> [ABOUT THIS TASK] Return a faithful copy of all the entries, omitting the images.

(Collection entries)
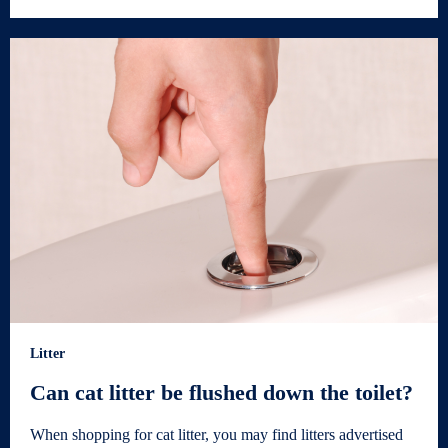
Litter
Can cat litter be flushed down the toilet?
When shopping for cat litter, you may find litters advertised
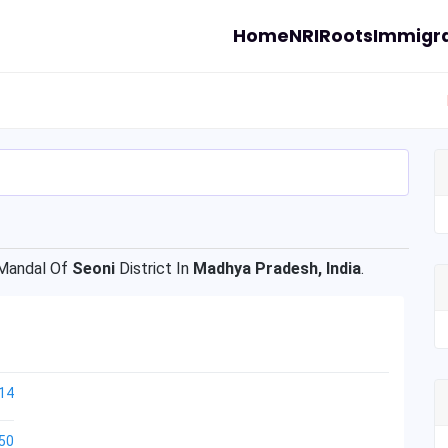
Home
NRI
Roots
Immigra
andal Of
Seoni
District In
Madhya Pradesh, India
.
14
50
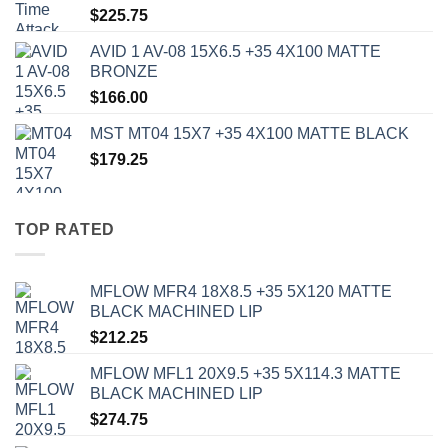
$
225.75
AVID 1 AV-08 15X6.5 +35 4X100 MATTE
BRONZE
$
166.00
MST MT04 15X7 +35 4X100 MATTE BLACK
$
179.25
TOP RATED
MFLOW MFR4 18X8.5 +35 5X120 MATTE
BLACK MACHINED LIP
$
212.25
MFLOW MFL1 20X9.5 +35 5X114.3 MATTE
BLACK MACHINED LIP
$
274.75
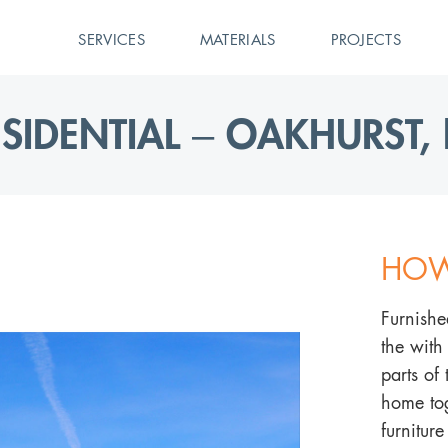
SERVICES
MATERIALS
PROJECTS
ESIDENTIAL – OAKHURST, 
HOW
Furnishe
the with
parts of
home tog
furnitur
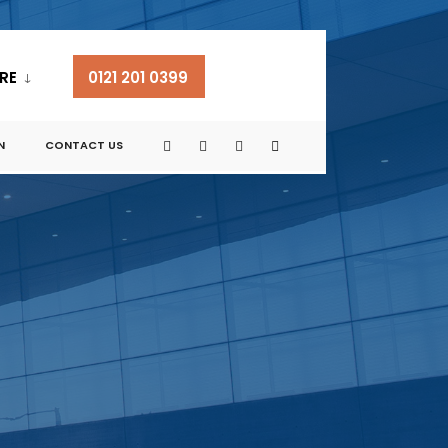
RE
0121 201 0399
N
CONTACT US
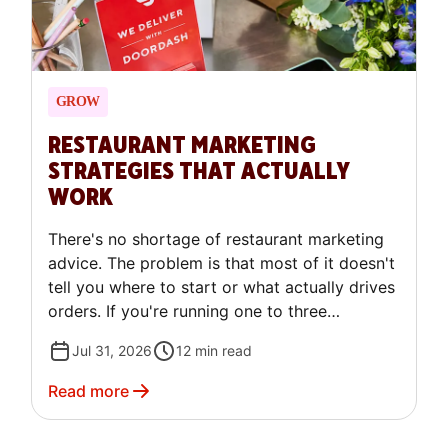
GROW
RESTAURANT MARKETING
STRATEGIES THAT ACTUALLY
WORK
There's no shortage of restaurant marketing
advice. The problem is that most of it doesn't
tell you where to start or what actually drives
orders. If you're running one to three
locations and feeling like you're trying
Jul 31, 2026
12
min read
everything without a clear system, this guide
is for you. Here's a prioritized set of
Read more
restaurant marketing strategies built for
independent operators who need results, not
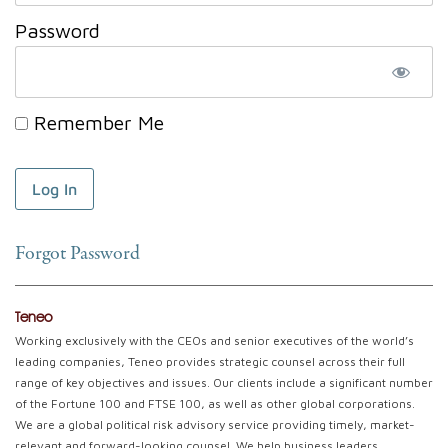
Password
Remember Me
Forgot Password
Teneo
Working exclusively with the CEOs and senior executives of the world’s
leading companies, Teneo provides strategic counsel across their full
range of key objectives and issues. Our clients include a significant number
of the Fortune 100 and FTSE 100, as well as other global corporations.
We are a global political risk advisory service providing timely, market-
relevant and forward-looking counsel. We help business leaders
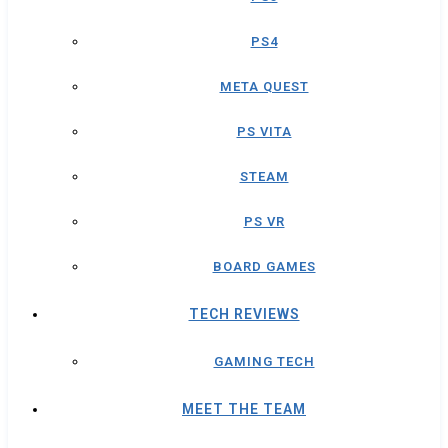
PS4
META QUEST
PS VITA
STEAM
PS VR
BOARD GAMES
TECH REVIEWS
GAMING TECH
MEET THE TEAM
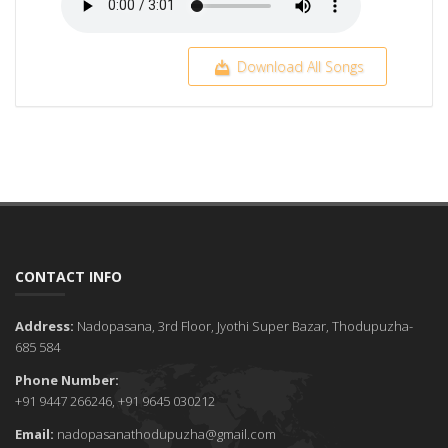
Download All Songs
CONTACT INFO
Address:
Nadopasana, 3rd Floor, Jyothi Super Bazar, Thodupuzha-
685 584
Phone Number:
+91 9447 266246, +91 9645 030212
Email:
nadopasanathodupuzha@gmail.com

> [ANSWER BOX]
Litter
Can cat litter be flushed down the toilet?
When shopping for cat litter, you may find litters advertised
Home
NRI
Roots
Immigra
andal Of
Seoni
District In
Madhya Pradesh, India
.
14
50
$
225.75
AVID 1 AV-08 15X6.5 +35 4X100 MATTE
BRONZE
$
166.00
MST MT04 15X7 +35 4X100 MATTE BLACK
$
179.25
TOP RATED
MFLOW MFR4 18X8.5 +35 5X120 MATTE
BLACK MACHINED LIP
$
212.25
MFLOW MFL1 20X9.5 +35 5X114.3 MATTE
BLACK MACHINED LIP
$
274.75
SERVICES
MATERIALS
PROJECTS
ESIDENTIAL – OAKHURST, 
HOW
Furnishe
the with
parts of
home tog
furnitur
RE
0121 201 0399
N
CONTACT US
GROW
RESTAURANT MARKETING
STRATEGIES THAT ACTUALLY
WORK
There's no shortage of restaurant marketing
advice. The problem is that most of it doesn't
tell you where to start or what actually drives
orders. If you're running one to three
locations and feeling like you're trying
Jul 31, 2026
12
min read
everything without a clear system, this guide
is for you. Here's a prioritized set of
Read more
restaurant marketing strategies built for
independent operators who need results, not
Password
Remember Me
Forgot Password
Teneo
Working exclusively with the CEOs and senior executives of the world’s
leading companies, Teneo provides strategic counsel across their full
range of key objectives and issues. Our clients include a significant number
of the Fortune 100 and FTSE 100, as well as other global corporations.
We are a global political risk advisory service providing timely, market-
relevant and forward-looking counsel. We help business leaders
PS4
META QUEST
PS VITA
STEAM
PS VR
BOARD GAMES
TECH REVIEWS
GAMING TECH
MEET THE TEAM
Download All Songs
CONTACT INFO
Address:
Nadopasana, 3rd Floor, Jyothi Super Bazar, Thodupuzha-
685 584
Phone Number:
+91 9447 266246, +91 9645 030212
Email:
nadopasanathodupuzha@gmail.com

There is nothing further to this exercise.